• **WHAT TO PRODUCE**
Return, word for word, only the lines of the data below that lie between the line with "selling inventory. Price" and the line with "Note from the", those two lines included.
MATERIAL PROVIDED: Begin
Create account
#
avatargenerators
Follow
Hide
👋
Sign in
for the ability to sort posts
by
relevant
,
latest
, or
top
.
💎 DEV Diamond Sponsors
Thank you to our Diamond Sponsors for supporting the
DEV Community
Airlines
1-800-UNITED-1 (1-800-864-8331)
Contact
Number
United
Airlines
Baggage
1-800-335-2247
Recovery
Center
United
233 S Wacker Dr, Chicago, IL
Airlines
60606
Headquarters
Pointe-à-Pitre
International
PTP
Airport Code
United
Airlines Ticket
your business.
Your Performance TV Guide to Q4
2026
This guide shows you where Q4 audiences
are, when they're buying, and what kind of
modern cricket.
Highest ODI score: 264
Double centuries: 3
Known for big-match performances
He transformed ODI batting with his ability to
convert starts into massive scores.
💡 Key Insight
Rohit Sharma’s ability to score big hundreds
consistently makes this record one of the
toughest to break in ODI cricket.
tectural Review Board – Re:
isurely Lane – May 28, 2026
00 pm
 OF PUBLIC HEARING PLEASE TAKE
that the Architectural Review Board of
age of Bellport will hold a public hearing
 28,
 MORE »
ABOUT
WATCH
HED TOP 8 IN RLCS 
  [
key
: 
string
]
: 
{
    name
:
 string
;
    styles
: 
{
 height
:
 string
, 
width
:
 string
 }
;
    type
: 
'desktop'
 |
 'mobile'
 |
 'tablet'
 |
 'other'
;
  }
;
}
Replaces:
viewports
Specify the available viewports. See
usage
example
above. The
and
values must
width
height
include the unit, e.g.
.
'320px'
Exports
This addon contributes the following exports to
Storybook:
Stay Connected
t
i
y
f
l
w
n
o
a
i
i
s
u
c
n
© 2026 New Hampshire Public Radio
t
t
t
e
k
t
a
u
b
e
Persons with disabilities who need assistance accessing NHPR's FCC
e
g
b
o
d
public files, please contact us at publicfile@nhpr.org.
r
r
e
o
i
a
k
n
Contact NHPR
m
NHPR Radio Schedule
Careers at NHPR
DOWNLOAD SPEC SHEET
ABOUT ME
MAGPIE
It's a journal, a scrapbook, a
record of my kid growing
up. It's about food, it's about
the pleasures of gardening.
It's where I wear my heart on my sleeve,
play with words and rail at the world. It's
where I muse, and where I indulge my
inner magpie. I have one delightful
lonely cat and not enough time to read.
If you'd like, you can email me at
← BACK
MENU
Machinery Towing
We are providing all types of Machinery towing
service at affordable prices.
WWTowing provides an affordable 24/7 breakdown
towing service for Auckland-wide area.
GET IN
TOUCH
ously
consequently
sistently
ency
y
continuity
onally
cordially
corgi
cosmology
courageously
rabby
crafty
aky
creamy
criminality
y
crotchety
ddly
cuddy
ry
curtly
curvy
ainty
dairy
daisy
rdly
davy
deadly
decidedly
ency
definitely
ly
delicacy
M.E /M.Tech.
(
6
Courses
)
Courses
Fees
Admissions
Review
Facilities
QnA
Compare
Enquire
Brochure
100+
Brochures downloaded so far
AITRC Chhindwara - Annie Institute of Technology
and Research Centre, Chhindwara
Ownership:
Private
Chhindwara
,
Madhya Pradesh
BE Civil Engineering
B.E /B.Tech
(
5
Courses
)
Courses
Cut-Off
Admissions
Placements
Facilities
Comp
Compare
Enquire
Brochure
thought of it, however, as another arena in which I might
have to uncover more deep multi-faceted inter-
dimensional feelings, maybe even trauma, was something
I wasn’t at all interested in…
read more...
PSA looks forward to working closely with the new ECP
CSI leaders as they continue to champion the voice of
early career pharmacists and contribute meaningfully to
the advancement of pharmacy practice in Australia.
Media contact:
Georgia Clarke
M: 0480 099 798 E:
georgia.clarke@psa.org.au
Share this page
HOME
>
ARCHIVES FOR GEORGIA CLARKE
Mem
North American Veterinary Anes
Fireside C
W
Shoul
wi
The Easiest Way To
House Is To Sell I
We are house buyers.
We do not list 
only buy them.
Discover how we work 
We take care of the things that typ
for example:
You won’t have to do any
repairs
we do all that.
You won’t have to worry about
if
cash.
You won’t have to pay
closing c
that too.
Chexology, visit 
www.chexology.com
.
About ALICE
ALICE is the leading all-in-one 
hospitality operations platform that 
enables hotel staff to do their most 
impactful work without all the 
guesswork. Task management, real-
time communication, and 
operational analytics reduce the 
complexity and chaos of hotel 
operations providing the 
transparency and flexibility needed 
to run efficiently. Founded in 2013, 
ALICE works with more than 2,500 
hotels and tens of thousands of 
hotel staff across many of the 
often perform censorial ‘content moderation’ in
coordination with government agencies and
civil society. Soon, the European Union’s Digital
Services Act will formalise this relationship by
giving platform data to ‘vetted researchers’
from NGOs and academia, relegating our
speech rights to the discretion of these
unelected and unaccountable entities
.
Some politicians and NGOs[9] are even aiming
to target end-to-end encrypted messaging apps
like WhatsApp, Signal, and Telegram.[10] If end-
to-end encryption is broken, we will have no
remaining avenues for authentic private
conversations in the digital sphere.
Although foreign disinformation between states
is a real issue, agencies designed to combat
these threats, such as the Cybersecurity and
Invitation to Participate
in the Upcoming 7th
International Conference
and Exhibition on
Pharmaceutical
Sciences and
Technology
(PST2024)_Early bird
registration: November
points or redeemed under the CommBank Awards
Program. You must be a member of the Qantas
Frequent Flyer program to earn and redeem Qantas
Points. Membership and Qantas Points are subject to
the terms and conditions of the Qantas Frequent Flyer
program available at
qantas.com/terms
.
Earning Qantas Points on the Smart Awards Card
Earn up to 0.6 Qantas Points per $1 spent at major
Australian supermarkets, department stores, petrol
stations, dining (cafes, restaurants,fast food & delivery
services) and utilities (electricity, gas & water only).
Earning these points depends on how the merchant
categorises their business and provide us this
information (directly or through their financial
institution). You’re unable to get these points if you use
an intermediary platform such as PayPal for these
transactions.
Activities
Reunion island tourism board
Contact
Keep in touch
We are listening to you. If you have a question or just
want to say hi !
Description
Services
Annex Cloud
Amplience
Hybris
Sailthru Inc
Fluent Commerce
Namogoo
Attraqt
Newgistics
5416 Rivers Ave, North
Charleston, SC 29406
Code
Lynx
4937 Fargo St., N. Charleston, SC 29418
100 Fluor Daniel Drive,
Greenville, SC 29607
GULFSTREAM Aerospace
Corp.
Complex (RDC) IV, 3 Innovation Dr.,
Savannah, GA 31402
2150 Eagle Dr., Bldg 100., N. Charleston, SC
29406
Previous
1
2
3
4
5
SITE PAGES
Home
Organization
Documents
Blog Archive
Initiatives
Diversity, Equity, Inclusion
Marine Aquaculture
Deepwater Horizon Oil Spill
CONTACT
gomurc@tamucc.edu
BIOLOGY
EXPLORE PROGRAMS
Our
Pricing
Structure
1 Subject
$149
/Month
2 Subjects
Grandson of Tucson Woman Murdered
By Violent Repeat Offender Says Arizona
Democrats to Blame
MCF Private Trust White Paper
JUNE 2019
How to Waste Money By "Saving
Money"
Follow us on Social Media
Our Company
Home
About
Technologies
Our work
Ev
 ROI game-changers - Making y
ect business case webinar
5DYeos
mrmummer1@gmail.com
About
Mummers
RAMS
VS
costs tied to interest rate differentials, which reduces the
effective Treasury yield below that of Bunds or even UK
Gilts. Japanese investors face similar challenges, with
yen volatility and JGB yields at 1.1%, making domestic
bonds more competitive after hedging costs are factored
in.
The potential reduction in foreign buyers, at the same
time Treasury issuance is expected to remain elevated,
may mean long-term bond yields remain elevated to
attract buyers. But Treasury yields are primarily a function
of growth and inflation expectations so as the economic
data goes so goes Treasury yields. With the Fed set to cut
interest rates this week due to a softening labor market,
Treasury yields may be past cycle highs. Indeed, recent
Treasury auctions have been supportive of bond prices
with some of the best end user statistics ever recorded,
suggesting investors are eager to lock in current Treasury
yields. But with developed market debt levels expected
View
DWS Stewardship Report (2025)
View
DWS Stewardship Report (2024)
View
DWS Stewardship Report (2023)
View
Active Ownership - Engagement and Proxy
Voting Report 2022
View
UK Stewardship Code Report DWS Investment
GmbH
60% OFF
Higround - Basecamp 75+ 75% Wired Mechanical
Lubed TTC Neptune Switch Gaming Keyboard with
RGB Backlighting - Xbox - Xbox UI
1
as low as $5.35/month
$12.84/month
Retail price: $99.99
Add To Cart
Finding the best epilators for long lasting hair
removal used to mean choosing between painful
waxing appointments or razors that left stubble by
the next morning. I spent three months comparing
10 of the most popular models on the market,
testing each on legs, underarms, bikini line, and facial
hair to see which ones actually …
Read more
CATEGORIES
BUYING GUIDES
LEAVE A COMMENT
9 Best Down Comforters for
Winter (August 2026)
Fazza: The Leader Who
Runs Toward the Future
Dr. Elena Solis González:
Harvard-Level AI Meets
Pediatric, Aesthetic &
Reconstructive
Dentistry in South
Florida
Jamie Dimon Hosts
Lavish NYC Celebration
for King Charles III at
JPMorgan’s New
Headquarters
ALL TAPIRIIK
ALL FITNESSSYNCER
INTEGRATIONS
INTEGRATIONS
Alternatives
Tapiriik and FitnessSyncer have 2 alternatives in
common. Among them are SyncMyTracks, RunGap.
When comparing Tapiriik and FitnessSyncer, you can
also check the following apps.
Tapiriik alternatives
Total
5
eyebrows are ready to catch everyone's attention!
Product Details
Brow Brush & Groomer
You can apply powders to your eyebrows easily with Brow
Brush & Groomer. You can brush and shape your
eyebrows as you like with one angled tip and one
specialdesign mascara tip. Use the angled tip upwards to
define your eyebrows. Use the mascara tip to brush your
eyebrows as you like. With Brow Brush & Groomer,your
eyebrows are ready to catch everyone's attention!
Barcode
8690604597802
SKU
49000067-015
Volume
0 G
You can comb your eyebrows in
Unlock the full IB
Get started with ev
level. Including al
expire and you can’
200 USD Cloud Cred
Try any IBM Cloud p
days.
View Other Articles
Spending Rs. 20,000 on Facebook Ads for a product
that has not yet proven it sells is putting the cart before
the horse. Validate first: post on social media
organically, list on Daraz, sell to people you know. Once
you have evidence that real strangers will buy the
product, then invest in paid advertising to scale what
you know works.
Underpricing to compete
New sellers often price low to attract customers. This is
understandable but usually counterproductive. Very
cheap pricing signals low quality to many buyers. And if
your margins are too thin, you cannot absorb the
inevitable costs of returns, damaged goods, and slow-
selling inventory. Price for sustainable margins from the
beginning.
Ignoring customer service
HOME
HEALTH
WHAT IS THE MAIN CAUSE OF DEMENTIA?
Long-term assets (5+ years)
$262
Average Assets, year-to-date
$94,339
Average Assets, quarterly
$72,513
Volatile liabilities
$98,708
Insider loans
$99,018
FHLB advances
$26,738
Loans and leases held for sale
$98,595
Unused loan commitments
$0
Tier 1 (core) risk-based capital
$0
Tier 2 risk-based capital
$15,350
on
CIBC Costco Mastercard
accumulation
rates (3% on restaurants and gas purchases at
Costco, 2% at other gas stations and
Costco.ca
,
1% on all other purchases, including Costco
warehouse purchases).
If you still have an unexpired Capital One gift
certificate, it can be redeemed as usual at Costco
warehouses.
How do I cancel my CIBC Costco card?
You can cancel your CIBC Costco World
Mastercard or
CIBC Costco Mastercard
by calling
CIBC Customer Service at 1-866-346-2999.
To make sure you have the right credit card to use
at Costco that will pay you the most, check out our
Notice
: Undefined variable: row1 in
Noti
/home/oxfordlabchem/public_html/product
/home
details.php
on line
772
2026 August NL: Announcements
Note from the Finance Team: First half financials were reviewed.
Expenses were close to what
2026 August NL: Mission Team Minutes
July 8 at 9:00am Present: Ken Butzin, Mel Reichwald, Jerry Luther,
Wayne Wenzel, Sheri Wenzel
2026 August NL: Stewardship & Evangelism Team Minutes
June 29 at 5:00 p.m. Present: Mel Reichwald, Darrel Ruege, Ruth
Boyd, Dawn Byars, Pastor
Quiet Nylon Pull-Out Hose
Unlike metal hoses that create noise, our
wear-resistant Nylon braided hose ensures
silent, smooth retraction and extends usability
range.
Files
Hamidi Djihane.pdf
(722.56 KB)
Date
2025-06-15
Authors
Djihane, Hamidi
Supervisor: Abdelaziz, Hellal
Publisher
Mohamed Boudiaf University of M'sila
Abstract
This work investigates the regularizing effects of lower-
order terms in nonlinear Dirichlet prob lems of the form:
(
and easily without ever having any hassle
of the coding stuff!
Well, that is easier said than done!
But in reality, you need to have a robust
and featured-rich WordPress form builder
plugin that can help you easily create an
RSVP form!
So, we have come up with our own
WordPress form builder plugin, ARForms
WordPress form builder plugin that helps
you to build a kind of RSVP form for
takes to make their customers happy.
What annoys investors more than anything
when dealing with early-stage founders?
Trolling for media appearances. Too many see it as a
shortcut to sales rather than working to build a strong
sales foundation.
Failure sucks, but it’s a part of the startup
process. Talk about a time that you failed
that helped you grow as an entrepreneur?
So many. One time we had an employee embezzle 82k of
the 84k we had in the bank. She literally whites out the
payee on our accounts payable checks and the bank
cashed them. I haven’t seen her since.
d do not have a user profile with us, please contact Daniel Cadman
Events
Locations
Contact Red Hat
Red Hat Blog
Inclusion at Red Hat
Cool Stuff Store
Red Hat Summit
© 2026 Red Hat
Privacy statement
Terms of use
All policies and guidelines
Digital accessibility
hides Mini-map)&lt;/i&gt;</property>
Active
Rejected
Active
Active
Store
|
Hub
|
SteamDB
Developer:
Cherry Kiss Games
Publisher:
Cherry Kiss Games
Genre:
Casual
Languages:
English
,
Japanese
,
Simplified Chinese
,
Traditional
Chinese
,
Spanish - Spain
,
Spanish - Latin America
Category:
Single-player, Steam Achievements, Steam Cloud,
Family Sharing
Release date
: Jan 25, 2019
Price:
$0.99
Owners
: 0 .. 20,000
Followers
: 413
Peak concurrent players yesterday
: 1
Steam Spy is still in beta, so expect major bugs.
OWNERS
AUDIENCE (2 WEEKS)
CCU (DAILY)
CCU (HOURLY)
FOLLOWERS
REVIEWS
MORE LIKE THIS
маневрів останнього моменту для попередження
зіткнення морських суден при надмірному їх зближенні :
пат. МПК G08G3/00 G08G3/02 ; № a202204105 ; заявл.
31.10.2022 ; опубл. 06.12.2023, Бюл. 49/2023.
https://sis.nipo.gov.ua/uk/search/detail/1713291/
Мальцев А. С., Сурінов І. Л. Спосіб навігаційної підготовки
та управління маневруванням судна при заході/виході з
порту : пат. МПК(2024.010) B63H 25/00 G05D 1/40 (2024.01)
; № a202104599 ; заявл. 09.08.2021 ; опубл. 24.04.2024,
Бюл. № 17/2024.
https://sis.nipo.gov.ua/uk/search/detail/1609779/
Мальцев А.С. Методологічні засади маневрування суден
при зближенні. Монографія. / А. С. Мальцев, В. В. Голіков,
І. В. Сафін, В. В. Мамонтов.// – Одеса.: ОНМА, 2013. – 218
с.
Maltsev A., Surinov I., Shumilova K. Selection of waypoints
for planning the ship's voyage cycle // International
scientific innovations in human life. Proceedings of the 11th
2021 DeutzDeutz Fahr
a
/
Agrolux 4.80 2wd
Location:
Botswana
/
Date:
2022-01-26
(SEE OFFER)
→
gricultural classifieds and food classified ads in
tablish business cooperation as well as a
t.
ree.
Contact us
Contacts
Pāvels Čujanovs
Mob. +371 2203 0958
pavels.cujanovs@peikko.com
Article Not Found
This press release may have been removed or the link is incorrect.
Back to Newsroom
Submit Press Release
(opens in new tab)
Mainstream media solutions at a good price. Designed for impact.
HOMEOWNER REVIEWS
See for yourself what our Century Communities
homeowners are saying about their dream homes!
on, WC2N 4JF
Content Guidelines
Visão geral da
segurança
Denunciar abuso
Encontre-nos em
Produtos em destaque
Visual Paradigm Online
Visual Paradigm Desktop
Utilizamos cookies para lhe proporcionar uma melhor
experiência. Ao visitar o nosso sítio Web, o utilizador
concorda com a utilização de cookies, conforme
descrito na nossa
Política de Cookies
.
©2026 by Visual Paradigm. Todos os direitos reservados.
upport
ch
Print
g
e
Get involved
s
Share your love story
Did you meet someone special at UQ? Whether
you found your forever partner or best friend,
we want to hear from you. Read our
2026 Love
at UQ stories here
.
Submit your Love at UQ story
MATERIAL PROVIDED: End
• **YOUR RESPONSE**
selling inventory. Price for sustainable margins from the
beginning.
Ignoring customer service
HOME
HEALTH
WHAT IS THE MAIN CAUSE OF DEMENTIA?
Long-term assets (5+ years)
$262
Average Assets, year-to-date
$94,339
Average Assets, quarterly
$72,513
Volatile liabilities
$98,708
Insider loans
$99,018
FHLB advances
$26,738
Loans and leases held for sale
$98,595
Unused loan commitments
$0
Tier 1 (core) risk-based capital
$0
Tier 2 risk-based capital
$15,350
on
CIBC Costco Mastercard
accumulation
rates (3% on restaurants and gas purchases at
Costco, 2% at other gas stations and
Costco.ca
,
1% on all other purchases, including Costco
warehouse purchases).
If you still have an unexpired Capital One gift
certificate, it can be redeemed as usual at Costco
warehouses.
How do I cancel my CIBC Costco card?
You can cancel your CIBC Costco World
Mastercard or
CIBC Costco Mastercard
by calling
CIBC Customer Service at 1-866-346-2999.
To make sure you have the right credit card to use
at Costco that will pay you the most, check out our
Notice
: Undefined variable: row1 in
Noti
/home/oxfordlabchem/public_html/product
/home
details.php
on line
772
2026 August NL: Announcements
Note from the Finance Team: First half financials were reviewed.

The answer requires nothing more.